Your goal: All entries below must be written out verbatim, and the images must be dropped.

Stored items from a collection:
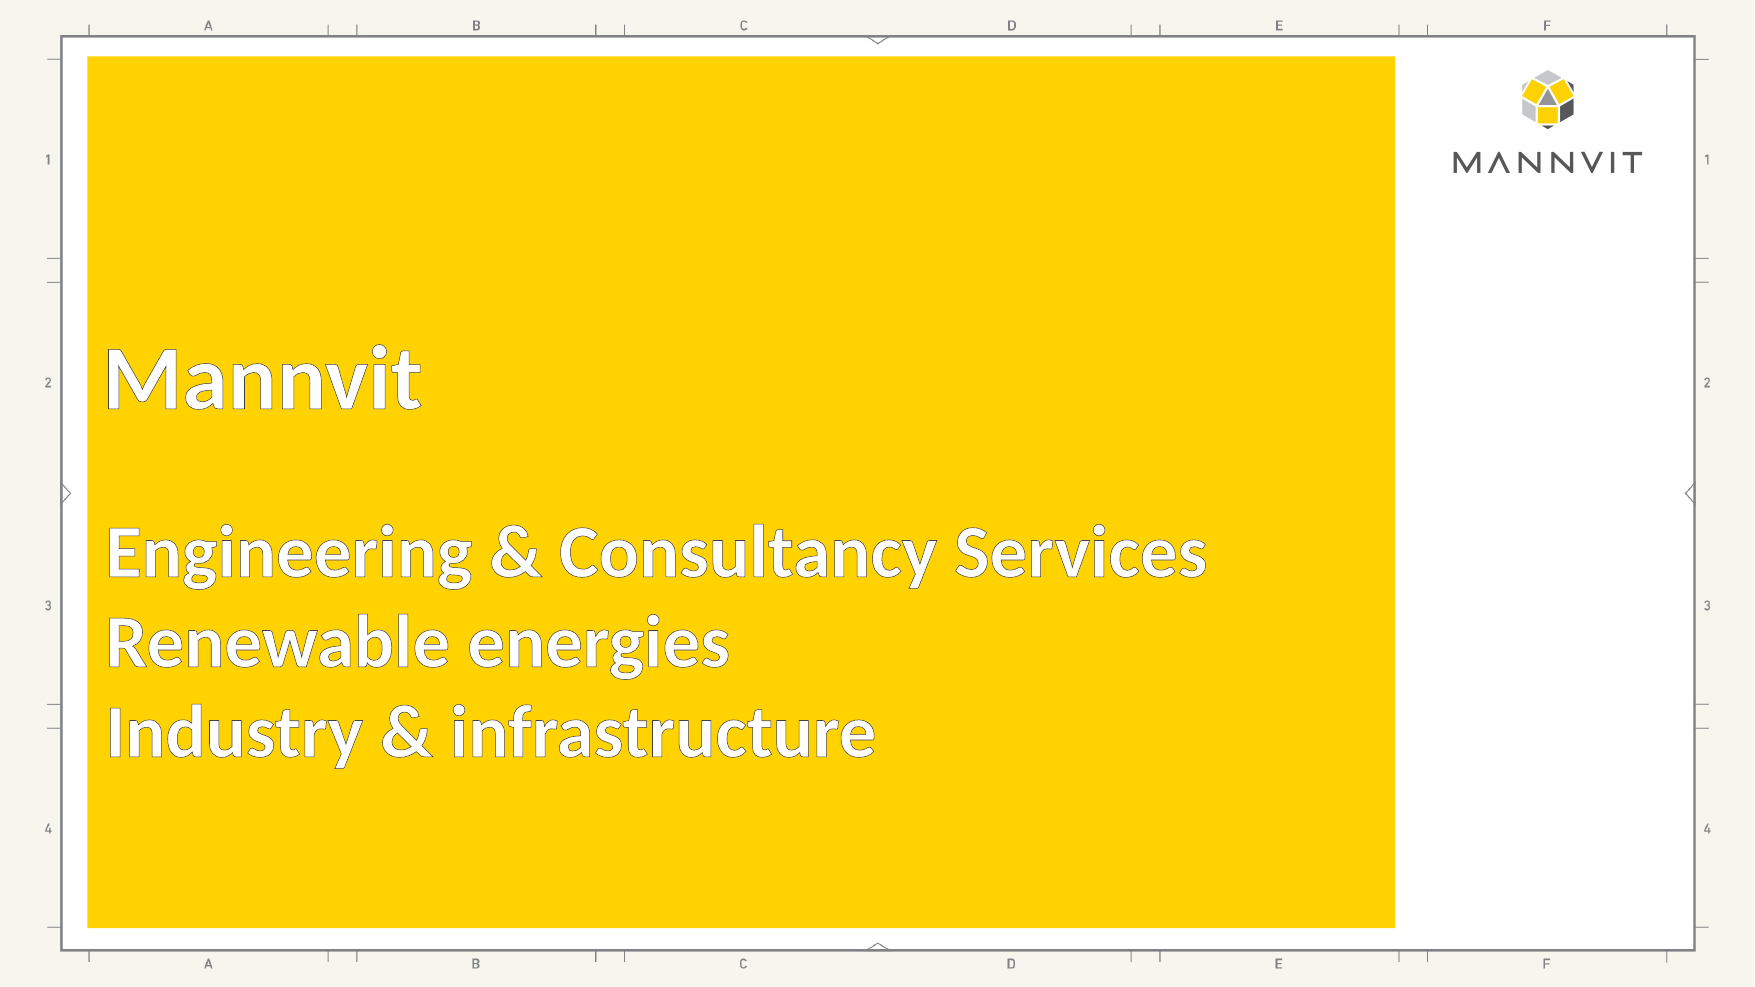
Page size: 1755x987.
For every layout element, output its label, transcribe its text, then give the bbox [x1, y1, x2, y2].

title Mannvit [87, 185, 1396, 435]
picture [0, 0, 1755, 987]
text_box Engineering & Consultancy Services Renewable energies Industry & infrastructure [87, 493, 1396, 848]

Result of this task:
Page size: 1755x987.
For every layout element, output its label, transcribe its text, then give the bbox [x1, y1, x2, y2].

title Mannvit [87, 185, 1396, 435]
picture [0, 0, 1755, 987]
text_box Engineering & Consultancy Services Renewable energies Industry & infrastructure [87, 493, 1396, 848]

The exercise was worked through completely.